[MATERIAL PROVIDED]:

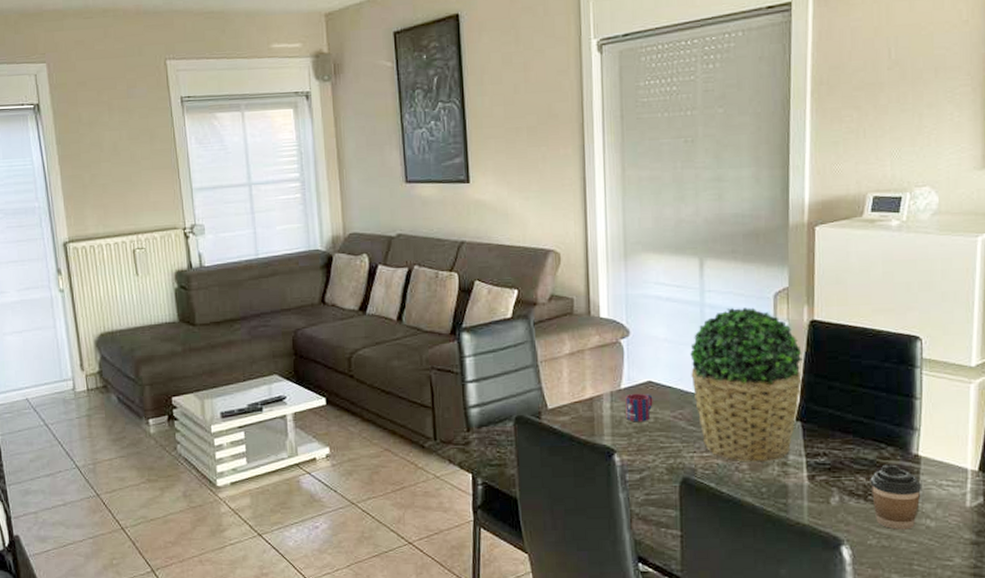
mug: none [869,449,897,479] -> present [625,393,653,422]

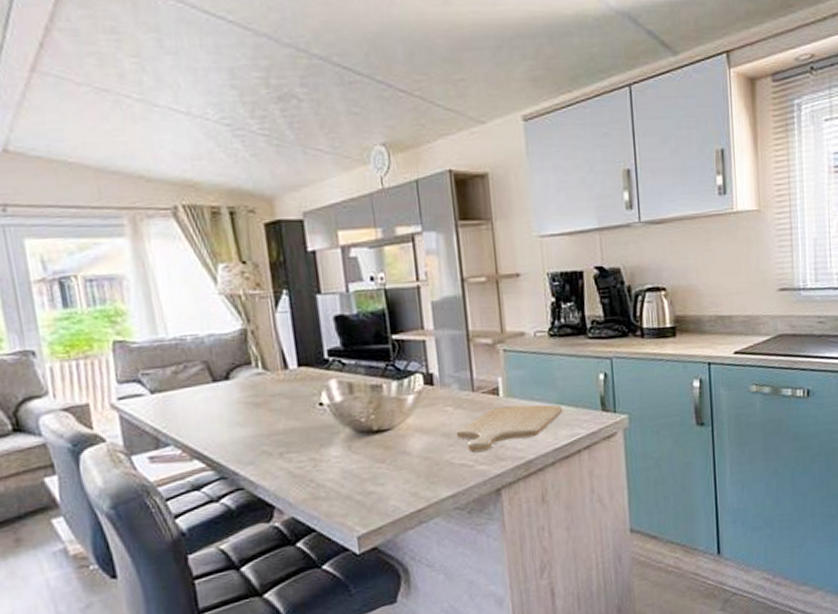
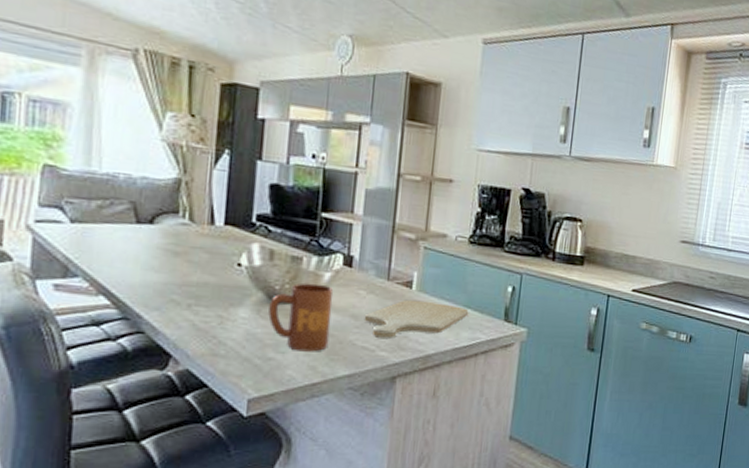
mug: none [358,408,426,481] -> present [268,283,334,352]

==

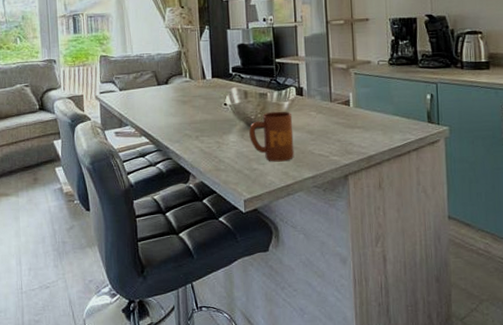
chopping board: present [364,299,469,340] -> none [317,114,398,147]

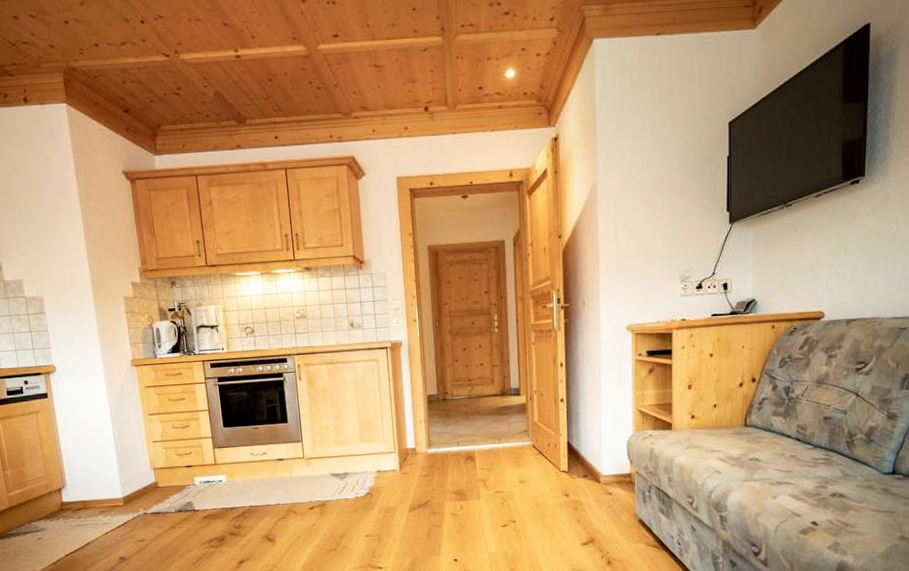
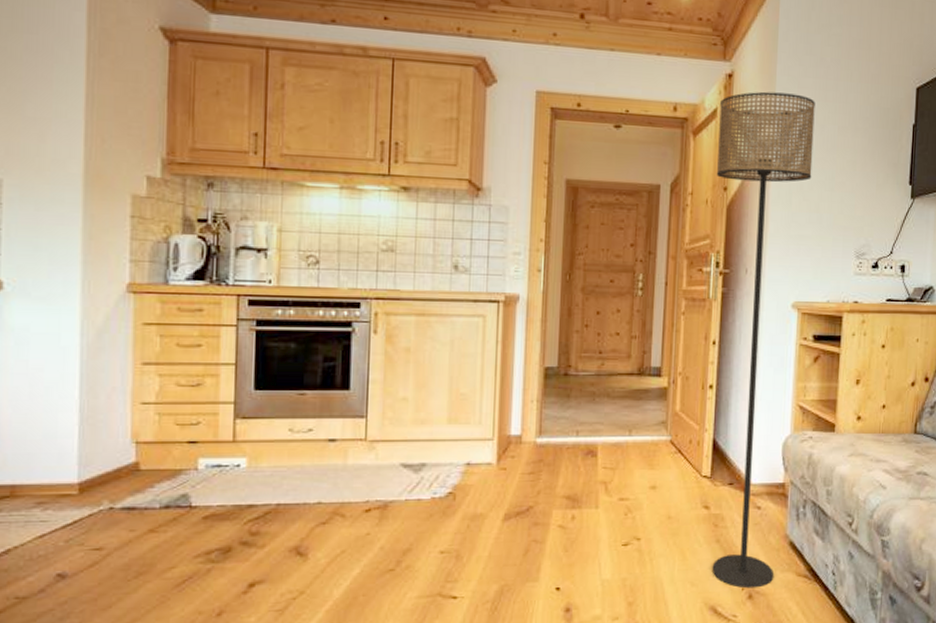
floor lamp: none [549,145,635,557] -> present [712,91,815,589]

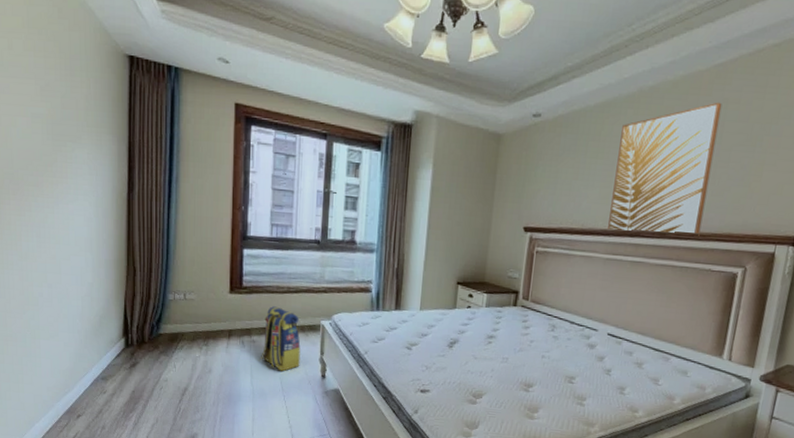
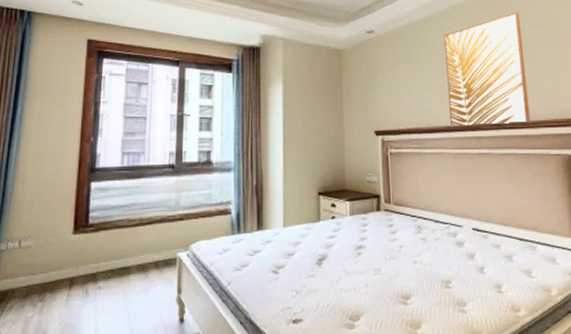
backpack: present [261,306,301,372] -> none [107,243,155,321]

* * *

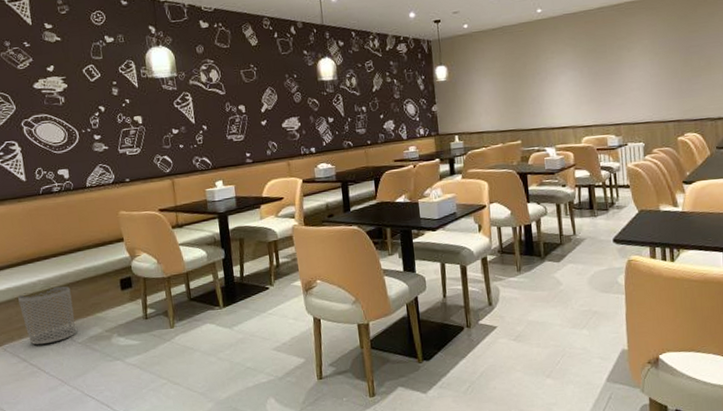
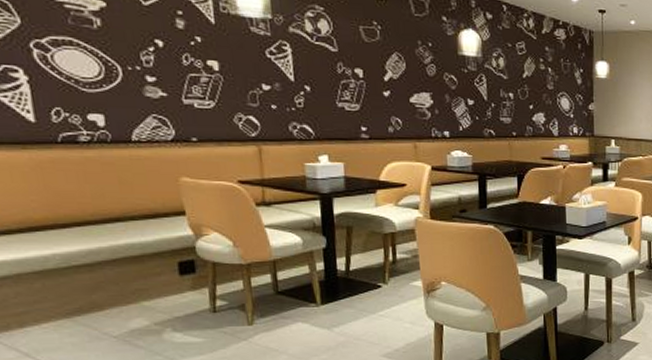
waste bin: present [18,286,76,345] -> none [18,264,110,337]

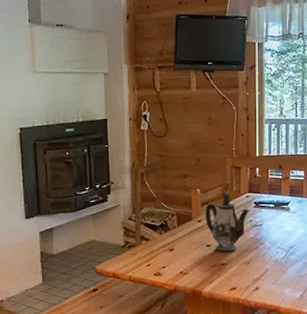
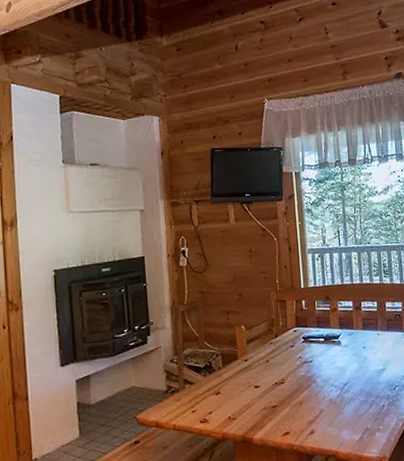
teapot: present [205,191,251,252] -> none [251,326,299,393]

[THE TASK]: Using the data above, print only the lines starting at the one with "mug: none [869,449,897,479]" and ending at the one with "mug: none [358,408,426,481]", exactly as they stand, minus the pictures.

[PROBLEM SOLUTION]:
mug: none [869,449,897,479] -> present [625,393,653,422]

mug: none [358,408,426,481] -> present [268,283,334,352]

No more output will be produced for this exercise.